Oboe • Conductor
• Born 1957
Often appears with
Marcel Ponseele is generally considered one of the foremost Baroque oboists of his time: conductor Philippe Herreweghe has called him the finest Baroque oboist in the world. Ponseele is also a conductor of international renown. In the latter role he has led performances of mostly Baroque works with his own group, Ensemble Il Gardellino, and he has also regularly conducted the L'Harmonie des Champs-Elysses, another Baroque-performing group. Ponseele, like many talented instrumentalists from the latter half of the twentieth century, often conducts while performing as soloist in concert. He has made numerous recordings with Il Gardellino in these dual roles, particularly in the music of J.S. Bach. Ponseele's repertory extends not only to other Baroque icons, like Vivaldi, Handel, and Telemann, but to lesser known figures like Johann Gottlieb Graun, Christoph Schaffrath, Ernst Eichner, and many others. But Ponseele's repertory reaches beyond the Baroque, taking in works by Mozart, Beethoven, Reinecke, Piazzolla, and more. As an oboist Ponseele typically performs on historic instruments, playing eighteenth century models for Baroque works. He also plays Classical and Modern oboes. Ponseele's discography is extensive, both as soloist and conductor, with numerous discs issued on a range of labels, including Erato, BIS, Harmonia Mundi, and Accent.
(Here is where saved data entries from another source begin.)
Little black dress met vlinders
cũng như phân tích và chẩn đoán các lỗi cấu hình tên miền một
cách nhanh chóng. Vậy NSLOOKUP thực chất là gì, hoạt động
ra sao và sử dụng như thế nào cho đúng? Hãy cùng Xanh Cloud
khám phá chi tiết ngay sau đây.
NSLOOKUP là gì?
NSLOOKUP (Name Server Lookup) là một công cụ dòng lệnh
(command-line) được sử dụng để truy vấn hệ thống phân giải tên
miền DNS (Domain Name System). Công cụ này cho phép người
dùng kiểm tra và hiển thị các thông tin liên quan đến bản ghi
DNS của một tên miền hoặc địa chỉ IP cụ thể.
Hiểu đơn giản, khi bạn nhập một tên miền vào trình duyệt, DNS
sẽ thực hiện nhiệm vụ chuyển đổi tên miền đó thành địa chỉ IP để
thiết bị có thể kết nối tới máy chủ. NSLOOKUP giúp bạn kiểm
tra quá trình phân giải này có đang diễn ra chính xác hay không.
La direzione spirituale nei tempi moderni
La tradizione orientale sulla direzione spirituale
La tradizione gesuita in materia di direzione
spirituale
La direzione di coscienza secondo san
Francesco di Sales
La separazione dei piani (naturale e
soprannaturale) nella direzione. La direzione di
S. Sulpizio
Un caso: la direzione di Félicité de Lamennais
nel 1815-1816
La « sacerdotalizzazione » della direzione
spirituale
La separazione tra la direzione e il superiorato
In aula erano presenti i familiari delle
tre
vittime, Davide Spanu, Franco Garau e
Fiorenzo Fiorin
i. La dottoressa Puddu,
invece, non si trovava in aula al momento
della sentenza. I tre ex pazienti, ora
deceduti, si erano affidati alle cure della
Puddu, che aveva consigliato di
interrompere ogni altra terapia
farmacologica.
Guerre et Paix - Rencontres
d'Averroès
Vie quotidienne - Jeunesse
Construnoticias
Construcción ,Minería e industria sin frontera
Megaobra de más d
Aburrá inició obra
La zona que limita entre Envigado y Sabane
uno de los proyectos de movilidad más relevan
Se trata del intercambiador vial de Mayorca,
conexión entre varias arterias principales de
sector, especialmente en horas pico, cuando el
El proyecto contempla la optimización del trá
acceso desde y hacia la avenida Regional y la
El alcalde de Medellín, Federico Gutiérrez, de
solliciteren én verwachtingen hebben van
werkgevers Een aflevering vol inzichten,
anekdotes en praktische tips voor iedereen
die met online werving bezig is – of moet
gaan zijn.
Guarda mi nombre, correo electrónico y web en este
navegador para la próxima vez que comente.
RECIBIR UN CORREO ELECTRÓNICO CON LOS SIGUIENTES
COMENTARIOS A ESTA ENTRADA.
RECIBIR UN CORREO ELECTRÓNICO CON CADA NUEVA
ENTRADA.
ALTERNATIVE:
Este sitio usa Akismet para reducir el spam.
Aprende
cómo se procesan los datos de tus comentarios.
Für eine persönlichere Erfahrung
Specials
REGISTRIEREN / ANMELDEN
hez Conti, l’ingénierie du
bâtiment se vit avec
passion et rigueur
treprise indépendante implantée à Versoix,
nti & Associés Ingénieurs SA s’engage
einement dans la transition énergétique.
Marcel Ponseele was born in the Belgian city of Kortrijk in 1957. He studied music at the major music conservatories in Brussels, Bruges, and Ghent. It was following these student years that he turned to the study of Baroque oboe. It paid off: Ponseele was a prizewinner in the 1981 Musica Antiqua Competition held in Bruges.
Ponseele launched his career as an ensemble player in Baroque chamber groups and orchestras, many of them world-renowned like La Petite Bande, Chapelle Royale, and the Amsterdam Baroque Orchestra. He regularly played under the major early music conductors, including Ton Koopman, Philippe Herreweghe, Sigiswald Kuijken, Marc Minkowski, and John Eliot Gardiner.
In 1988 Ponseele founded Ensemble Il Gardellino, a group named after the popular Vivaldi concerto (R90). Over the years he has become strongly identified with the group. Among its later and more critically acclaimed recordings is the 2005 CD of J.S. Bach oboe concertos, which also includes an intriguing arrangement by Ponseele of Mahler's Ruckert Lieder No. 3. Ponseele has served on the faculty of the National Conservatory of Paris for many years and, with his brother, has built oboes fashioned after eighteenth century models.